[Prompt] Could you output each record below exactly as it stands and leave the pictures out?

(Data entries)
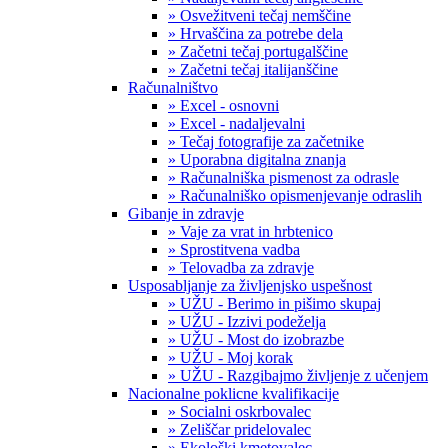
» Osvežitveni tečaj nemščine
» Hrvaščina za potrebe dela
» Začetni tečaj portugalščine
» Začetni tečaj italijanščine
Računalništvo
» Excel - osnovni
» Excel - nadaljevalni
» Tečaj fotografije za začetnike
» Uporabna digitalna znanja
» Računalniška pismenost za odrasle
» Računalniško opismenjevanje odraslih
Gibanje in zdravje
» Vaje za vrat in hrbtenico
» Sprostitvena vadba
» Telovadba za zdravje
Usposabljanje za življenjsko uspešnost
» UŽU - Berimo in pišimo skupaj
» UŽU - Izzivi podeželja
» UŽU - Most do izobrazbe
» UŽU - Moj korak
» UŽU - Razgibajmo življenje z učenjem
Nacionalne poklicne kvalifikacije
» Socialni oskrbovalec
» Zeliščar pridelovalec
» Ekološki kmetovalec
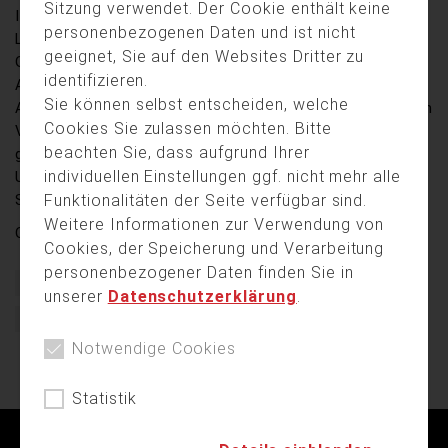
Sitzung verwendet. Der Cookie enthält keine
Im Jahr 2023 gab es für die Freiwillige Feuerwehr
personenbezogenen Daten und ist nicht
Landshut mehrere sehr intensive Monate mit
geeignet, Sie auf den Websites Dritter zu
Großeinsätzen und Wachdiensten, das geht aus der
identifizieren.
Anfang März veröffentlichten Jahresbilanz hervor. Die
Sie können selbst entscheiden, welche
Anzahl der Einsätze ist mit rund 1.600 im Vergleich zum
Cookies Sie zulassen möchten. Bitte
Vorjahr mit einem Plus von 19,4 Prozent deutlich
beachten Sie, dass aufgrund Ihrer
gestiegen. Hauptgrund hierfür waren zwei heftige
individuellen Einstellungen ggf. nicht mehr alle
Unwetterlagen im Sommer sowie die starken
Funktionalitäten der Seite verfügbar sind.
Schneefälle am ersten Dezemberwochenende.
Weitere Informationen zur Verwendung von
Quelle:
Niederbayern TV Landshut
Cookies, der Speicherung und Verarbeitung
personenbezogener Daten finden Sie in
Bayern
Ehrenamt
Einsatz
Einsatzstatistik
unserer
Datenschutzerklärung
.
Feuerwehr
Freiwillige Feuerwehr
Landshut
Notwendige Cookies
Statistik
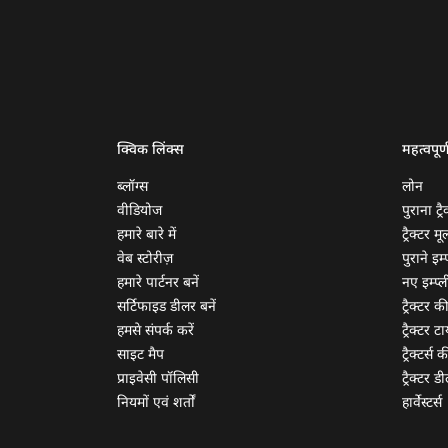
क्विक लिंक्स
महत्वपूर्
ब्लॉग्स
लोन
वीडियोज
पुराना ट्रै
हमारे बारे में
ट्रैक्टर म
वेब स्टोरीज़
पुराने इम्प
हमारे पार्टनर बनें
नए इम्प्ली
सर्टिफाइड डीलर बनें
ट्रैक्टर क
हमसे संपर्क करें
ट्रैक्टर टा
साइट मैप
ट्रैक्टर्स
प्राइवेसी पॉलिसी
ट्रैक्टर डी
नियमों एवं शर्तों
हार्वेस्टर्स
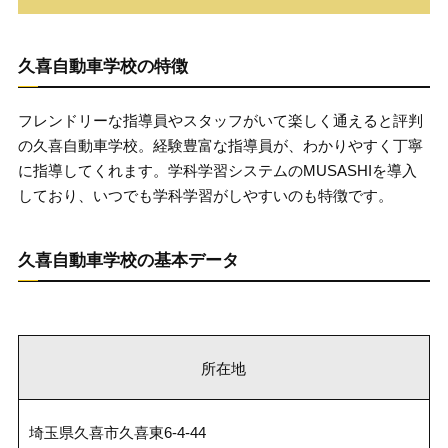
久喜自動車学校の特徴
フレンドリーな指導員やスタッフがいて楽しく通えると評判
の久喜自動車学校。経験豊富な指導員が、わかりやすく丁寧
に指導してくれます。学科学習システムのMUSASHIを導入
しており、いつでも学科学習がしやすいのも特徴です。
久喜自動車学校の基本データ
所在地
埼玉県久喜市久喜東6-4-44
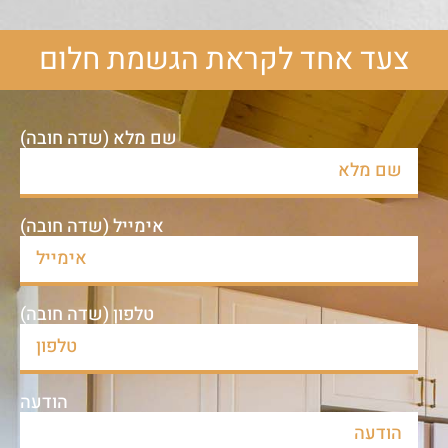
צעד אחד לקראת הגשמת חלום
שם מלא (שדה חובה)
אימייל (שדה חובה)
טלפון (שדה חובה)
הודעה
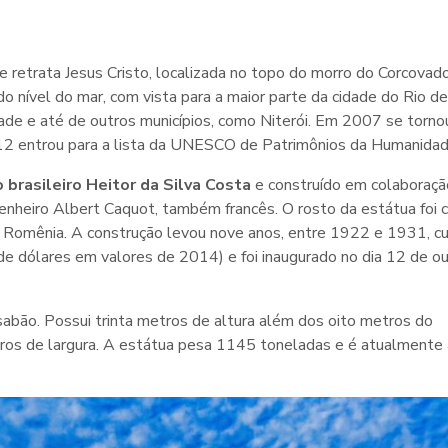
e retrata Jesus Cristo, localizada no topo do morro do Corcova
o nível do mar, com vista para a maior parte da cidade do Rio de
cidade e até de outros municípios, como Niterói. Em 2007 se torn
2 entrou para a lista da UNESCO de Patrimônios da Humanidad
brasileiro Heitor da Silva
Costa
e construído em colaboraç
nheiro Albert Caquot, também francês. O rosto da estátua foi c
a Romênia. A construção levou nove anos, entre 1922 e 1931, c
de dólares em valores de 2014) e foi inaugurado no dia 12 de o
sabão. Possui trinta metros de altura além dos oito metros do
ros de largura. A estátua pesa 1145 toneladas e é atualmente 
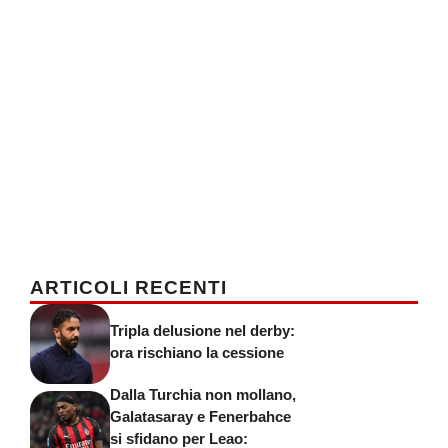
ARTICOLI RECENTI
Tripla delusione nel derby:
ora rischiano la cessione
Dalla Turchia non mollano,
Galatasaray e Fenerbahce
si sfidano per Leao:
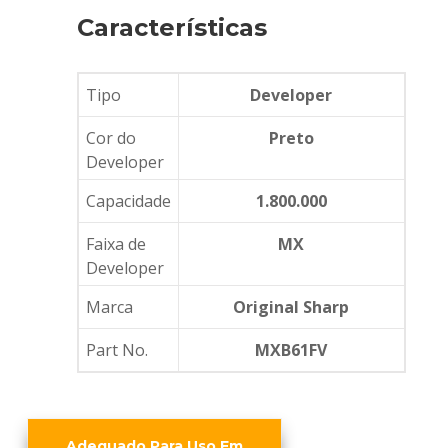
Características
Tipo
Developer
Cor do
Preto
Developer
Capacidade
1.800.000
Faixa de
MX
Developer
Marca
Original Sharp
Part No.
MXB61FV
Adequado Para Uso Em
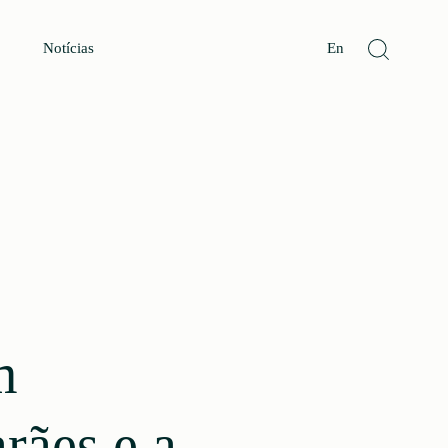
Notícias
En
m
rães e a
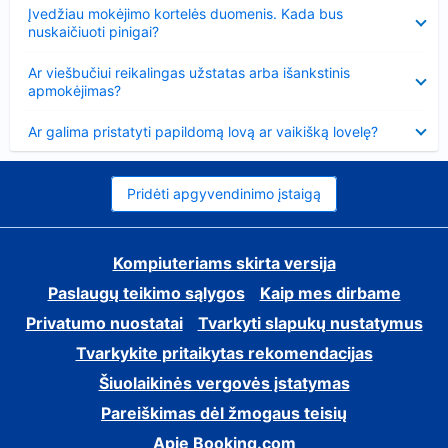
Suglausta
Įvedžiau mokėjimo kortelės duomenis. Kada bus
nuskaičiuoti pinigai?
Suglausta
Ar viešbučiui reikalingas užstatas arba išankstinis
apmokėjimas?
Suglausta
Ar galima pristatyti papildomą lovą ar vaikišką lovelę?
Pridėti apgyvendinimo įstaigą
Kompiuteriams skirta versija
Paslaugų teikimo sąlygos
Kaip mes dirbame
Privatumo nuostatai
Tvarkyti slapukų nustatymus
Tvarkykite pritaikytas rekomendacijas
Šiuolaikinės vergovės įstatymas
Pareiškimas dėl žmogaus teisių
Apie Booking.com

[Solution for this exercise]
» Osvežitveni tečaj nemščine
» Hrvaščina za potrebe dela
» Začetni tečaj portugalščine
» Začetni tečaj italijanščine
Računalništvo
» Excel - osnovni
» Excel - nadaljevalni
» Tečaj fotografije za začetnike
» Uporabna digitalna znanja
» Računalniška pismenost za odrasle
» Računalniško opismenjevanje odraslih
Gibanje in zdravje
» Vaje za vrat in hrbtenico
» Sprostitvena vadba
» Telovadba za zdravje
Usposabljanje za življenjsko uspešnost
» UŽU - Berimo in pišimo skupaj
» UŽU - Izzivi podeželja
» UŽU - Most do izobrazbe
» UŽU - Moj korak
» UŽU - Razgibajmo življenje z učenjem
Nacionalne poklicne kvalifikacije
» Socialni oskrbovalec
» Zeliščar pridelovalec
» Ekološki kmetovalec
Sitzung verwendet. Der Cookie enthält keine
Im Jahr 2023 gab es für die Freiwillige Feuerwehr
personenbezogenen Daten und ist nicht
Landshut mehrere sehr intensive Monate mit
geeignet, Sie auf den Websites Dritter zu
Großeinsätzen und Wachdiensten, das geht aus der
identifizieren.
Anfang März veröffentlichten Jahresbilanz hervor. Die
Sie können selbst entscheiden, welche
Anzahl der Einsätze ist mit rund 1.600 im Vergleich zum
Cookies Sie zulassen möchten. Bitte
Vorjahr mit einem Plus von 19,4 Prozent deutlich
beachten Sie, dass aufgrund Ihrer
gestiegen. Hauptgrund hierfür waren zwei heftige
individuellen Einstellungen ggf. nicht mehr alle
Unwetterlagen im Sommer sowie die starken
Funktionalitäten der Seite verfügbar sind.
Schneefälle am ersten Dezemberwochenende.
Weitere Informationen zur Verwendung von
Quelle:
Niederbayern TV Landshut
Cookies, der Speicherung und Verarbeitung
personenbezogener Daten finden Sie in
Bayern
Ehrenamt
Einsatz
Einsatzstatistik
unserer
Datenschutzerklärung
.
Feuerwehr
Freiwillige Feuerwehr
Landshut
Notwendige Cookies
Statistik
क्विक लिंक्स
महत्वपूर्
ब्लॉग्स
लोन
वीडियोज
पुराना ट्रै
हमारे बारे में
ट्रैक्टर म
वेब स्टोरीज़
पुराने इम्प
हमारे पार्टनर बनें
नए इम्प्ली
सर्टिफाइड डीलर बनें
ट्रैक्टर क
हमसे संपर्क करें
ट्रैक्टर टा
साइट मैप
ट्रैक्टर्स
प्राइवेसी पॉलिसी
ट्रैक्टर डी
नियमों एवं शर्तों
हार्वेस्टर्स
久喜自動車学校の特徴
フレンドリーな指導員やスタッフがいて楽しく通えると評判
の久喜自動車学校。経験豊富な指導員が、わかりやすく丁寧
に指導してくれます。学科学習システムのMUSASHIを導入
しており、いつでも学科学習がしやすいのも特徴です。
久喜自動車学校の基本データ
所在地
埼玉県久喜市久喜東6-4-44
צעד אחד לקראת הגשמת חלום
שם מלא (שדה חובה)
אימייל (שדה חובה)
טלפון (שדה חובה)
הודעה
e retrata Jesus Cristo, localizada no topo do morro do Corcova
o nível do mar, com vista para a maior parte da cidade do Rio de
cidade e até de outros municípios, como Niterói. Em 2007 se torn
2 entrou para a lista da UNESCO de Patrimônios da Humanidad
brasileiro Heitor da Silva
Costa
e construído em colaboraç
nheiro Albert Caquot, também francês. O rosto da estátua foi c
a Romênia. A construção levou nove anos, entre 1922 e 1931, c
de dólares em valores de 2014) e foi inaugurado no dia 12 de o
sabão. Possui trinta metros de altura além dos oito metros do
ros de largura. A estátua pesa 1145 toneladas e é atualmente 
ARTICOLI RECENTI
Tripla delusione nel derby:
ora rischiano la cessione
Dalla Turchia non mollano,
Galatasaray e Fenerbahce
si sfidano per Leao:
Características
Tipo
Developer
Cor do
Preto
Developer
Capacidade
1.800.000
Faixa de
MX
Developer
Marca
Original Sharp
Part No.
MXB61FV
Adequado Para Uso Em
Notícias
En
m
rães e a
Suglausta
Įvedžiau mokėjimo kortelės duomenis. Kada bus
nuskaičiuoti pinigai?
Suglausta
Ar viešbučiui reikalingas užstatas arba išankstinis
apmokėjimas?
Suglausta
Ar galima pristatyti papildomą lovą ar vaikišką lovelę?
Pridėti apgyvendinimo įstaigą
Kompiuteriams skirta versija
Paslaugų teikimo sąlygos
Kaip mes dirbame
Privatumo nuostatai
Tvarkyti slapukų nustatymus
Tvarkykite pritaikytas rekomendacijas
Šiuolaikinės vergovės įstatymas
Pareiškimas dėl žmogaus teisių
Apie Booking.com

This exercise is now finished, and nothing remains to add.